The North Bay’s largest garbage hauler this week showed off upgrades to its Santa Rosa recycling center that the company hopes will convince regulators to sign off on needed permits.

The Ratto Group has spent eight months re-engineering its Standish Avenue facility, which health inspectors ordered closed over excessive garbage levels.

The company expects the work will help it secure a required state solid waste permit and assure a pending sale of the company to San Francisco-based Recology.

“Jim Ratto has made a significant investment of $8 million in an important component of the community infrastructure to achieve its environmental goals,” said company spokesman Eric Koenigshofer.

Since the facility shut down, much of Sonoma County’s recycling is being hauled to facilities as far away as the Central Valley.

Under a banner that read “The Future of Recycling,” company officials gave tours for public officials and the media Wednesday, allowing them to inspect the new equipment in the refurbished facility. Key upgrades include $1 million in new asphalt and concrete, which regulators had said was in poor condition, a $175,000 wastewater containment system, and a $250,000 drum feeder from the Netherlands that will “fluff up” material as it enters the sorting line and make it easier for workers to separate out recyclable material, Koenigshofer said.

Other upgrades include an improved glass separator, a new device that uses electromagnetic current to separate metals from the waste stream, and a network of overhead metal ducts through which aluminum and paper are blown into piles and later bailed.

New steel support beams were also installed to replace the ones that had become bent from trucks colliding with them over the years. New lighting and pest control measures also were added, Koenigshofer said.
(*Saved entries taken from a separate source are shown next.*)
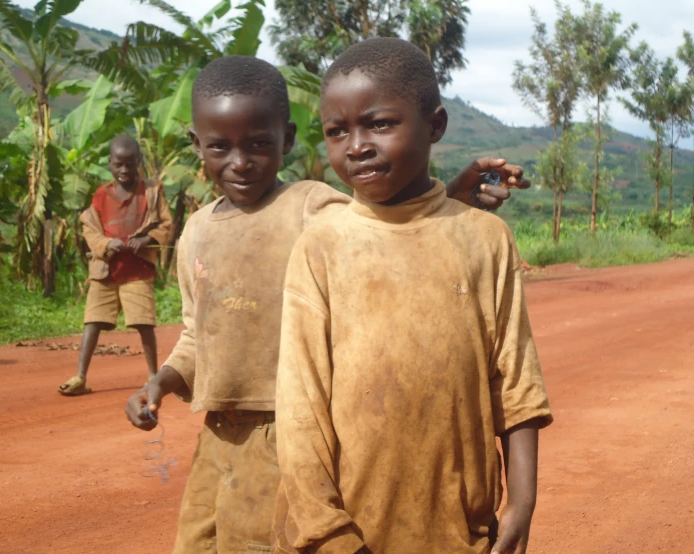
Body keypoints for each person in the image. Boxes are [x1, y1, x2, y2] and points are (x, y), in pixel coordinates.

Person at [123, 56, 533, 553]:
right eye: (219, 147)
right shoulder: (196, 232)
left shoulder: (312, 207)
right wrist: (162, 380)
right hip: (221, 431)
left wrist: (453, 204)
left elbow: (391, 230)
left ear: (287, 141)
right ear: (198, 146)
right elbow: (197, 332)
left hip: (292, 430)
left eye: (257, 144)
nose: (240, 162)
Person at [273, 38, 553, 554]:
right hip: (350, 533)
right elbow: (299, 408)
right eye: (337, 131)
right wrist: (326, 530)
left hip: (462, 532)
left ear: (436, 125)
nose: (356, 145)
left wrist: (523, 501)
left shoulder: (484, 238)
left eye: (379, 124)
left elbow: (515, 382)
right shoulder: (322, 247)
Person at [58, 135, 172, 396]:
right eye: (118, 164)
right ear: (109, 163)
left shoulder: (151, 192)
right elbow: (89, 229)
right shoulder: (101, 195)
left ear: (139, 162)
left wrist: (146, 240)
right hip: (105, 271)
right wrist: (107, 244)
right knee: (92, 322)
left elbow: (166, 225)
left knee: (144, 324)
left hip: (138, 272)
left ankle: (153, 375)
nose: (124, 170)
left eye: (130, 164)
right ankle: (80, 377)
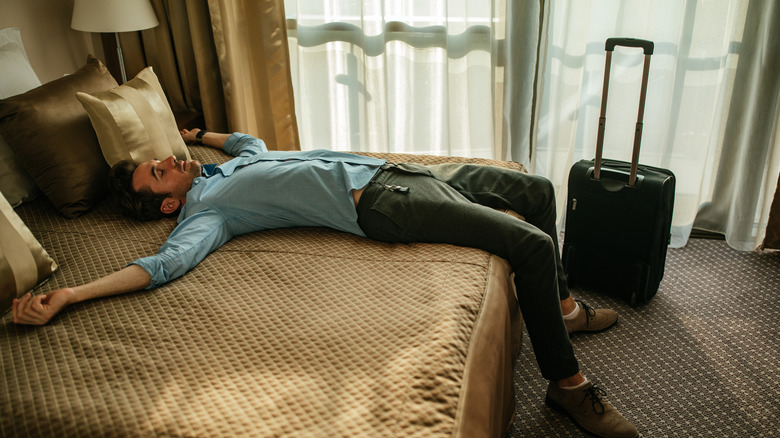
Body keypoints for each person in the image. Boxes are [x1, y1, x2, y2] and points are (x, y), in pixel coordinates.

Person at [12, 129, 638, 438]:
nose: (170, 160)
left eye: (165, 156)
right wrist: (71, 293)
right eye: (159, 172)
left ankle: (561, 305)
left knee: (537, 190)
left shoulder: (232, 163)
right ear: (169, 206)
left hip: (395, 170)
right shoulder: (209, 213)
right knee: (527, 241)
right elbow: (163, 266)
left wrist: (197, 133)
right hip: (382, 203)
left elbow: (250, 141)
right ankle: (566, 383)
Inspections are underway, and if all goes well, CalRecycle should grant the company a solid waste permit at its Aug. 15 meeting, said Scott Alonso, spokesman for the Sonoma County Department of Health Services.

“They’ve followed the entire process, so everything looks good,” Alonso said.

The company operated for years outside of state laws that require recycling centers to keep non-recyclable material below 10 percent.

Following a complaint, inspections performed in 2015 showed garbage levels over 20 percent, which the company said is a consequence of people placing non-recyclable material in blue bins.

The timing of the work is important because the company operates two facilities on Standish Avenue, on Santa Rosa’s southwestern outskirts. The main one on the west side of the road, now refurbished, has been shut down since December. The one on the east side, where recycling operations continue, is due to shut down Aug. 15 under the company’s February agreement with the county. Before that, the company had been operating for months despite a cease and desist order, for which it paid hundreds of thousands in fines.

When the renovated facility reopens, it will be able to handle up to 500 tons of material per day, or all of the recycling from the eight Sonoma County cities and county areas Ratto serves, Koenigshofer said.

Eric Potashner, vice president at Recology, attended the event and approved of the upgrades to a facility his company soon expects to own.

“I think they are setting it up for us very nicely,” Potashner said.

The sale, announced in January, is nearly complete, pending approval from the various entities served by The Ratto Group, which should take about ?two months, Potashner said. “We are rounding third base and we’re heading for home,” he said.

It’s still unclear if Santa Rosa’s recycling will be heading to the upgraded facility long term. The city’s contract with Ratto ends this year, and the city is in the final stages of picking a new hauler.

“We are dotting i’s and crossing t’s,” Deputy City Manager Gloria Hurtado said.

Several sources familiar with the selection confirmed that after initially narrowing it down to GreenWaste Recovery of San Jose and Waste Management of Houston, neither was able to start by Jan. 1. That forced the city to go back to Recology, and the two sides have since struck a tentative deal, according to the sources, who requested anonymity in order to discuss closed-door talks.

The City Council is set to consider the contract on Aug. 29, Hurtado said.